То было продолженье размышлений о книге Ездры из Ветхого Завета. Еврей писатель поражал своею смелостью олицетворений – просопей. Их смысл объяснил ему опознанный летающий предмет, светлейший ангел Уриил. Но Уриил на Лонгерне не приземлялся, и собеседники своим умом истолковали просопею на дворе, у клена. Шпиц – символ (тут ударение на «о») – атеизма злобного; Коза – ветхозаветной мудрости… Глобальные соображения имели примечанье частное: Илстрем сообразил, что в пиво надо подливать парное козье молоко, отнюдь не кипяченое коровье; тогда уж достопочтеннейший отец Панкратий по-иному отнесется к земным путям спасенья.
Прощаясь, пастор обещал и книги, и полку книжную, и запас бумаги. Кюхельбекер запросил и мел, и аспидную доску для черновиков: сочиняя, сто paз перебеляешь; переводя Шекспира, сольешь семь вод.
На том расселись, довольные друг другом, ибо оставались просопеей единого духовного пространствa.

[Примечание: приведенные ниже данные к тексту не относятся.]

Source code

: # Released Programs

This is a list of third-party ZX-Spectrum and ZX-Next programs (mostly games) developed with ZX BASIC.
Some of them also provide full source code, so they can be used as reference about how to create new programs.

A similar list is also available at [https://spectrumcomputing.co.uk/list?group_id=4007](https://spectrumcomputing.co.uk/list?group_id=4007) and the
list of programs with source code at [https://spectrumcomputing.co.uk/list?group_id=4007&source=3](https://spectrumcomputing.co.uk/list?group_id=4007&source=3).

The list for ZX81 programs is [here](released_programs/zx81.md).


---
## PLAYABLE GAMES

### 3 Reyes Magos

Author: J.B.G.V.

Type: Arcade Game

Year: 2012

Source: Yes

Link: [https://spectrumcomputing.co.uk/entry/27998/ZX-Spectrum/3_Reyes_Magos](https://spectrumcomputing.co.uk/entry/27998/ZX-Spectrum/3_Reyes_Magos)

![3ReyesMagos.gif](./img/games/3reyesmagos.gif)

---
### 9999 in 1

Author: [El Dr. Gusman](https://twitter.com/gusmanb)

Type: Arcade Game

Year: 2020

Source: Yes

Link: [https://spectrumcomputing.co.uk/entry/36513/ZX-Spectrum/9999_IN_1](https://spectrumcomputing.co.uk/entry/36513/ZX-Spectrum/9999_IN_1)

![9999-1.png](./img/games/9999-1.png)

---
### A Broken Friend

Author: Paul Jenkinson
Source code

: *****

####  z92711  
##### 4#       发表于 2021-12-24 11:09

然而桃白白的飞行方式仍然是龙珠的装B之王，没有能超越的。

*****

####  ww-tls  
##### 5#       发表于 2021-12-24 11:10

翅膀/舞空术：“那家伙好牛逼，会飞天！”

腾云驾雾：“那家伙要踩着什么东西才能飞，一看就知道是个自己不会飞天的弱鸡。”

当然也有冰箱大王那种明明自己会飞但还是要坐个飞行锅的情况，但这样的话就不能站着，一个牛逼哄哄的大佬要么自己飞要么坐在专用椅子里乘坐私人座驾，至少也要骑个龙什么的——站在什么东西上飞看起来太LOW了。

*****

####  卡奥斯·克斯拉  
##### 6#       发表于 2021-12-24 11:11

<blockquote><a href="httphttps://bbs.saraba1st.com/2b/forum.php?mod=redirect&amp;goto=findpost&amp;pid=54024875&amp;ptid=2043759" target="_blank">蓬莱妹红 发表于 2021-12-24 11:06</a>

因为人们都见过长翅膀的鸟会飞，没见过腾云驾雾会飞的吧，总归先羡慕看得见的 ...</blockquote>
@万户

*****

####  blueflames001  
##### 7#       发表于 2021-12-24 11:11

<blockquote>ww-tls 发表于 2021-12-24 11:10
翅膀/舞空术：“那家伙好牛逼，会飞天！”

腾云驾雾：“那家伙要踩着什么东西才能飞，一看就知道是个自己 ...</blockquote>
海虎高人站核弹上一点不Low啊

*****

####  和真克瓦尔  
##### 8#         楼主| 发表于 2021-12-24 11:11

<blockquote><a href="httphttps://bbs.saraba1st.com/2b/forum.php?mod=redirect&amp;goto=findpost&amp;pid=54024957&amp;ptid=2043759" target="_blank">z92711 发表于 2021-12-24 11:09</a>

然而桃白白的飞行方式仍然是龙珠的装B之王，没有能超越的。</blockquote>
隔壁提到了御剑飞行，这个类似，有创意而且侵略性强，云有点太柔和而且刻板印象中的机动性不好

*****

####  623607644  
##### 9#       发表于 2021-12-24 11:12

Смеркалось. Бряцали, брякали, звенели кандалы: земным путем шла рота арестантов к спасению в Казарме.
ЕЩЕ НИ ЗГИ, а уж побудка.
Дает надежду свет лампадок, они неугасимы даже в карцерах. А указует путь – увесистый тесак, в казарме yнтер-кесарь. Вставай, поднимайся и т. д.
Э, кары не постели, не разомлеешь с бабой. И не ложе мужеложства вишь, отгорожены веревочкой. Тюфяк, убитый в блин, сверни – и в изголовье валиком, а сам вали на двор – опорожнись. Природа пустоты не терпит, но терпит мясопуст: полфунтика ржаного и кипятку без меры. С таких харчей никто уж на работах не испортит воздух – и экология в порядке.
Марш, марш за ротой рота. Архипелаг пришел в движение. Какая музыка взыграла – полусапожки в кандалах. Все это называется «наиважнейшим делом о приведении в оборонительное состояние»
САМОСИЯННАЯ ДЕРЖАВА была тюрьмой народов? Русофобы лгут! Народы сами создавали в тюрьмах смесь племен, наречий, состояний. Пушкин видел зорко:
Меж ними зрится и беглец
С брегов воинственного Дона,
И в черных локонах еврей,
И дикие сыны степей,
Калмык, башкирец безобразный,
И рыжий финн, и с ленью праздной
Везде кочующий цыган!
Кому же, как не грубым, зримым рыть котлован. Упраздняя праздность, цыган-коваль вздувает горн и молотом стучит. Еврею в белы ручки дадена совковая лопата. Донскому земледеру и честь, и место в землекопах. Финн рыжий, а равно нерыжий, пильщиком и плотником вдыхает-выдыхает смолистый запах своей провинции печальной.